Return, word for word, the lines of the data below, from the line containing "Prosumers, Consumers" through the final line, with both of those lines included. Leave the pictures out of your answer.

[Records from a collection]
=== Section Start ===

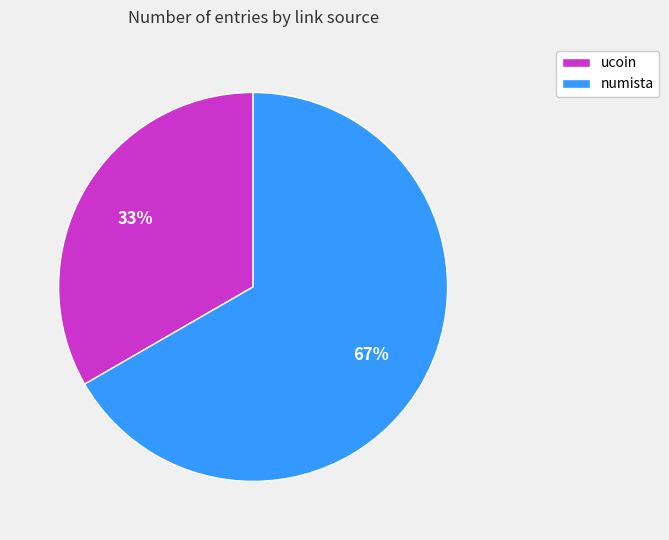

How many slices are in this pie chart?

2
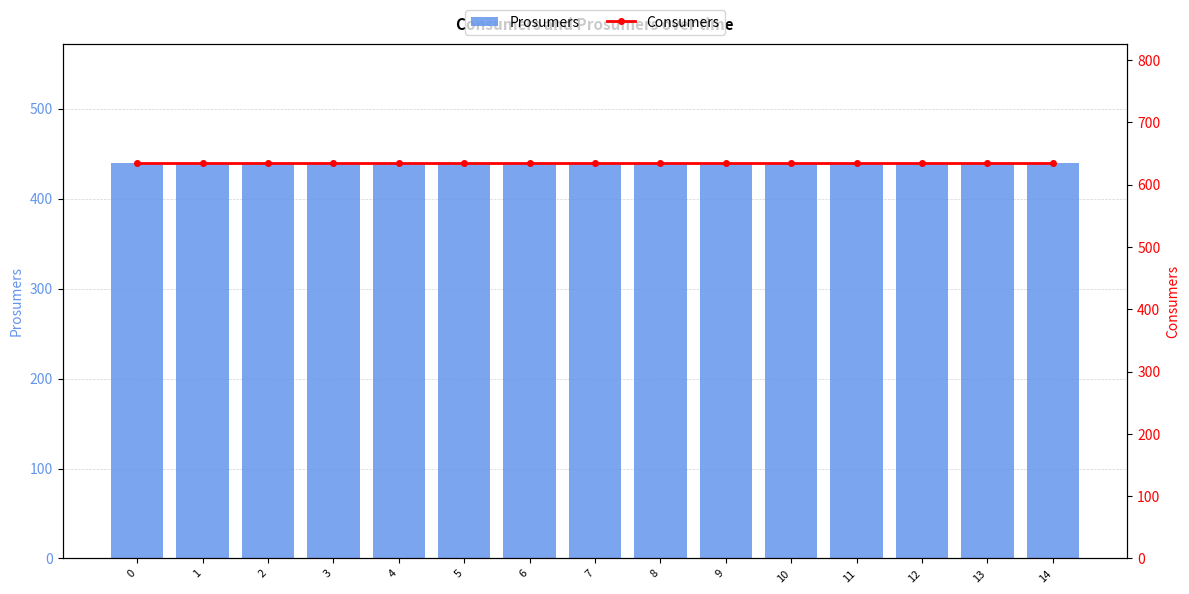

What are all the series names shown in the legend?

Prosumers, Consumers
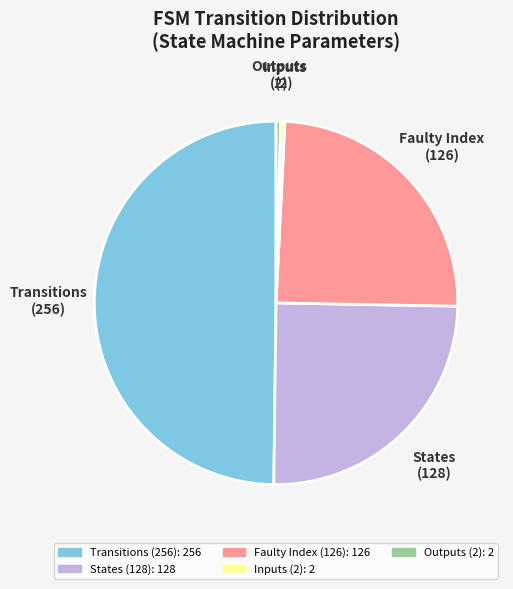

Count the number of slices in the pie.

5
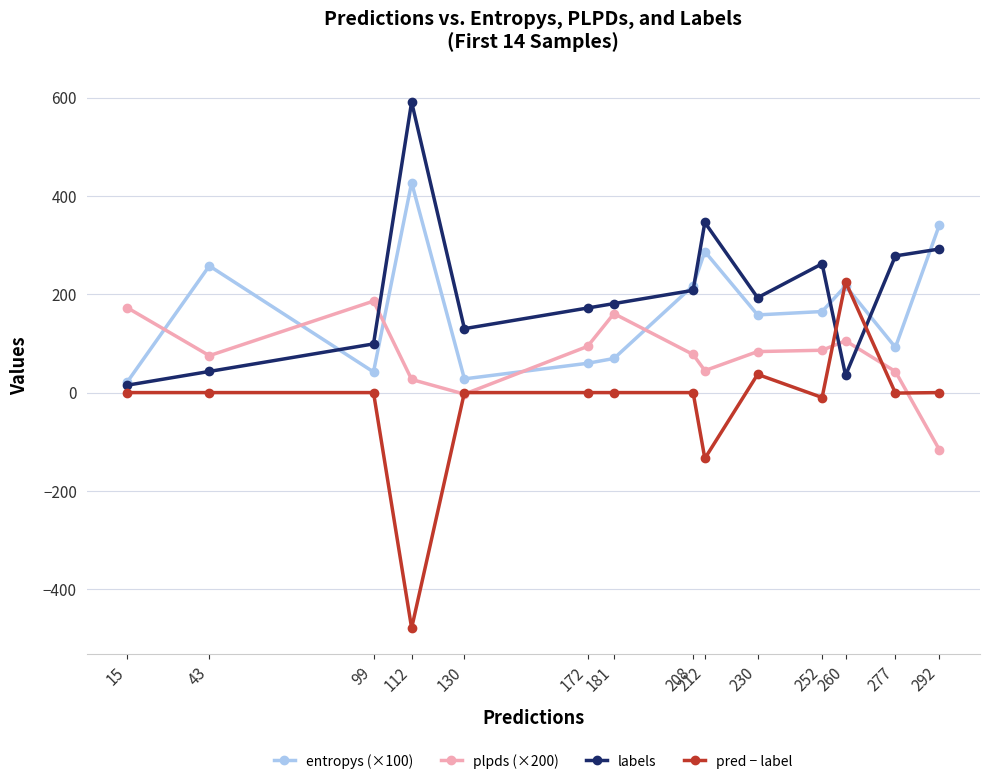

What is the greatest value displayed?

591.0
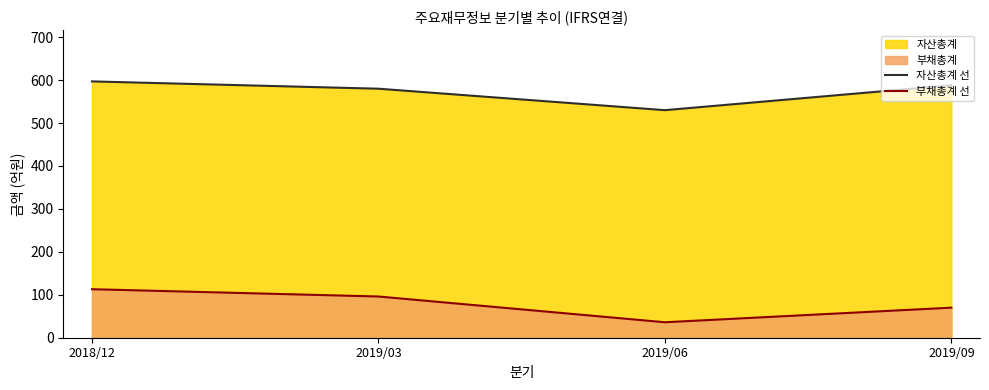

How many values in the 부채총계 선 series exceed 96?

1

=== Section End ===

_OUTPUT FOR THIS EXERCISE_.
Prosumers, Consumers

Count the number of slices in the pie.

5

What is the greatest value displayed?

591.0

How many values in the 부채총계 선 series exceed 96?

1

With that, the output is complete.